» Records shown:
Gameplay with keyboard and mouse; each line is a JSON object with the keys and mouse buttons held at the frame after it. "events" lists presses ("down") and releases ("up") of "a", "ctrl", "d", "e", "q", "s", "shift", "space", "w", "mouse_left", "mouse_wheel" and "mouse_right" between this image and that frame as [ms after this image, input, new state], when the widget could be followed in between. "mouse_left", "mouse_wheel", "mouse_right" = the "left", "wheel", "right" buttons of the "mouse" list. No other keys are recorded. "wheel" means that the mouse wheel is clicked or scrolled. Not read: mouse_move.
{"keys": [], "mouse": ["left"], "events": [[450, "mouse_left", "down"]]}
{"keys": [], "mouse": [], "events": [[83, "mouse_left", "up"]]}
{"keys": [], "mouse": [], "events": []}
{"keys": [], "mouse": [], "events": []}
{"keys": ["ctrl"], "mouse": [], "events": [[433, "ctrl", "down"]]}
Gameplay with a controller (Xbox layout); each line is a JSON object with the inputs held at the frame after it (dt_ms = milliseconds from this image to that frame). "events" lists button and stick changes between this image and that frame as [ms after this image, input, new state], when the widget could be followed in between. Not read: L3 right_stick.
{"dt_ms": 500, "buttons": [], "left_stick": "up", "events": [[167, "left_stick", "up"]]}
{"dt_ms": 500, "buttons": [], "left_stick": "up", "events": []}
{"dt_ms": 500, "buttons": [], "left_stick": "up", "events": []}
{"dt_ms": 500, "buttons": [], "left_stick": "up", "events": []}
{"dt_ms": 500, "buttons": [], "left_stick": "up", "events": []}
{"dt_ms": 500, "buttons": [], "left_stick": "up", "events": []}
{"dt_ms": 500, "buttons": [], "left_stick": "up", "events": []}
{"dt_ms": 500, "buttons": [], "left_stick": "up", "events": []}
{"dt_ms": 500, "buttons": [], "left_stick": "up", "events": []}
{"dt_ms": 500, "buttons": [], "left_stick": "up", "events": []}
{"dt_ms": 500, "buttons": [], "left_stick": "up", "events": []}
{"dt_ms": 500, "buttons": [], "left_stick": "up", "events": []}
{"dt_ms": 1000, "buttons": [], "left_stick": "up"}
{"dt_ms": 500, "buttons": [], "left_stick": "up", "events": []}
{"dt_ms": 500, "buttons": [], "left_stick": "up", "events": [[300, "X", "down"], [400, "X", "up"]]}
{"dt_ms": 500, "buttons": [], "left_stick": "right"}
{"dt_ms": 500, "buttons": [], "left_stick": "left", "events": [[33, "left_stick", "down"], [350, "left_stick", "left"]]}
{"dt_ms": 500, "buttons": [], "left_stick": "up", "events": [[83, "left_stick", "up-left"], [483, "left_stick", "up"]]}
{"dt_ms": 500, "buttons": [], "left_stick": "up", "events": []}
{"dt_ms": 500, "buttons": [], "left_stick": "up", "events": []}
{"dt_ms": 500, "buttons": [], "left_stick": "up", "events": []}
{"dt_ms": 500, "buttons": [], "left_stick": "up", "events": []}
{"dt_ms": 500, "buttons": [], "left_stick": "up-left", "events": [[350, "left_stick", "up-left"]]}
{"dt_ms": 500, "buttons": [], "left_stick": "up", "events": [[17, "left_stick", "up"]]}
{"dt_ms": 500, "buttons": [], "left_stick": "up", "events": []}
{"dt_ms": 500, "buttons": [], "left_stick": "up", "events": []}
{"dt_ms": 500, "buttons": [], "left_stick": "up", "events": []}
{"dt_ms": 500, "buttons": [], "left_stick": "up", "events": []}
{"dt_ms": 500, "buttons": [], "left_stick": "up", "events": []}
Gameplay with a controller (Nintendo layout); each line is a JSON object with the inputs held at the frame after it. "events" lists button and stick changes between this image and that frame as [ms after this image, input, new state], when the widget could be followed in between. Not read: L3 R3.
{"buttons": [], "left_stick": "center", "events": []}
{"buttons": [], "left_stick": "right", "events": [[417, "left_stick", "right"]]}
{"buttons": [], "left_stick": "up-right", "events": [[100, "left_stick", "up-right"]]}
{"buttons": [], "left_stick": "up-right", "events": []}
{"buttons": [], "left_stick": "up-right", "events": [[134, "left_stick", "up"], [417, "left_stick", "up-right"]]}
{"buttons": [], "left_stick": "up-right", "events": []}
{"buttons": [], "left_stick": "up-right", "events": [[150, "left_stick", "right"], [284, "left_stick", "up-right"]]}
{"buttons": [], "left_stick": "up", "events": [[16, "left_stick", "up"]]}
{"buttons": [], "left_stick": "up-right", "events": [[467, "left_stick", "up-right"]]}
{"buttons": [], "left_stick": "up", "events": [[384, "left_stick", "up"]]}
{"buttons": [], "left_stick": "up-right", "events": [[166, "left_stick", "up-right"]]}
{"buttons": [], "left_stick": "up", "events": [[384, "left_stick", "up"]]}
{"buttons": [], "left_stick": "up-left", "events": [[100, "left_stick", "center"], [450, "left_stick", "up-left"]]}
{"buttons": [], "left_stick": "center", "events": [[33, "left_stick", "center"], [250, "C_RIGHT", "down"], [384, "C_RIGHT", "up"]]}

» What to produce:
Would you copy every line of the entries in which "object" appears?

» Solution to this task:
Gameplay with keyboard and mouse; each line is a JSON object with the keys and mouse buttons held at the frame after it. "events" lists presses ("down") and releases ("up") of "a", "ctrl", "d", "e", "q", "s", "shift", "space", "w", "mouse_left", "mouse_wheel" and "mouse_right" between this image and that frame as [ms after this image, input, new state], when the widget could be followed in between. "mouse_left", "mouse_wheel", "mouse_right" = the "left", "wheel", "right" buttons of the "mouse" list. No other keys are recorded. "wheel" means that the mouse wheel is clicked or scrolled. Not read: mouse_move.
Gameplay with a controller (Xbox layout); each line is a JSON object with the inputs held at the frame after it (dt_ms = milliseconds from this image to that frame). "events" lists button and stick changes between this image and that frame as [ms after this image, input, new state], when the widget could be followed in between. Not read: L3 right_stick.
Gameplay with a controller (Nintendo layout); each line is a JSON object with the inputs held at the frame after it. "events" lists button and stick changes between this image and that frame as [ms after this image, input, new state], when the widget could be followed in between. Not read: L3 R3.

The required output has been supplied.